[Records drawn from a dataset]
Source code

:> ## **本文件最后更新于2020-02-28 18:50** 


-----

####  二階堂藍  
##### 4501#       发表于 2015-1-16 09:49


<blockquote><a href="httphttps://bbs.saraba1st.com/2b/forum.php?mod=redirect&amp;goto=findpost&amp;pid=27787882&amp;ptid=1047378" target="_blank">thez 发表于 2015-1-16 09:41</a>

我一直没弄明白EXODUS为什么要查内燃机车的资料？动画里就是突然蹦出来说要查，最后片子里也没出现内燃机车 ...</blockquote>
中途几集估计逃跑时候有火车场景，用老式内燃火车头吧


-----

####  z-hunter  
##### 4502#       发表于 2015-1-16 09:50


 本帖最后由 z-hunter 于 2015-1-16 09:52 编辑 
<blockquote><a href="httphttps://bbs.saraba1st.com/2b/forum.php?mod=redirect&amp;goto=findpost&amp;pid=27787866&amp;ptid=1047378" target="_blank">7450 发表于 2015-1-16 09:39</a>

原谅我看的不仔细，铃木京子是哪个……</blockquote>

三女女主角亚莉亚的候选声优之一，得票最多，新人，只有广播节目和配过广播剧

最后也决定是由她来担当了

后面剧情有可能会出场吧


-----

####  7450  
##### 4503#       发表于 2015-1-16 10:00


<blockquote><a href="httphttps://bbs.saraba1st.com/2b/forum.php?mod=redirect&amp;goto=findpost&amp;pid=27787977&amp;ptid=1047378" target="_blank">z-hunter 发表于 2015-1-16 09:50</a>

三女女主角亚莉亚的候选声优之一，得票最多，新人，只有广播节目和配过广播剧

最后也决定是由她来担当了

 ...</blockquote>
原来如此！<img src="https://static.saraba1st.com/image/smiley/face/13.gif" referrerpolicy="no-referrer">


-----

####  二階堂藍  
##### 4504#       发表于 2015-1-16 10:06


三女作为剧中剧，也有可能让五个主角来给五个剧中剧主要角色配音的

- _Exercise prompt_
Your response needs to restate the lines above exactly.

- _Exercise result_
Source code

:> ## **本文件最后更新于2020-02-28 18:50** 


-----

####  二階堂藍  
##### 4501#       发表于 2015-1-16 09:49


<blockquote><a href="httphttps://bbs.saraba1st.com/2b/forum.php?mod=redirect&amp;goto=findpost&amp;pid=27787882&amp;ptid=1047378" target="_blank">thez 发表于 2015-1-16 09:41</a>

我一直没弄明白EXODUS为什么要查内燃机车的资料？动画里就是突然蹦出来说要查，最后片子里也没出现内燃机车 ...</blockquote>
中途几集估计逃跑时候有火车场景，用老式内燃火车头吧


-----

####  z-hunter  
##### 4502#       发表于 2015-1-16 09:50


 本帖最后由 z-hunter 于 2015-1-16 09:52 编辑 
<blockquote><a href="httphttps://bbs.saraba1st.com/2b/forum.php?mod=redirect&amp;goto=findpost&amp;pid=27787866&amp;ptid=1047378" target="_blank">7450 发表于 2015-1-16 09:39</a>

原谅我看的不仔细，铃木京子是哪个……</blockquote>

三女女主角亚莉亚的候选声优之一，得票最多，新人，只有广播节目和配过广播剧

最后也决定是由她来担当了

后面剧情有可能会出场吧


-----

####  7450  
##### 4503#       发表于 2015-1-16 10:00


<blockquote><a href="httphttps://bbs.saraba1st.com/2b/forum.php?mod=redirect&amp;goto=findpost&amp;pid=27787977&amp;ptid=1047378" target="_blank">z-hunter 发表于 2015-1-16 09:50</a>

三女女主角亚莉亚的候选声优之一，得票最多，新人，只有广播节目和配过广播剧

最后也决定是由她来担当了

 ...</blockquote>
原来如此！<img src="https://static.saraba1st.com/image/smiley/face/13.gif" referrerpolicy="no-referrer">


-----

####  二階堂藍  
##### 4504#       发表于 2015-1-16 10:06


三女作为剧中剧，也有可能让五个主角来给五个剧中剧主要角色配音的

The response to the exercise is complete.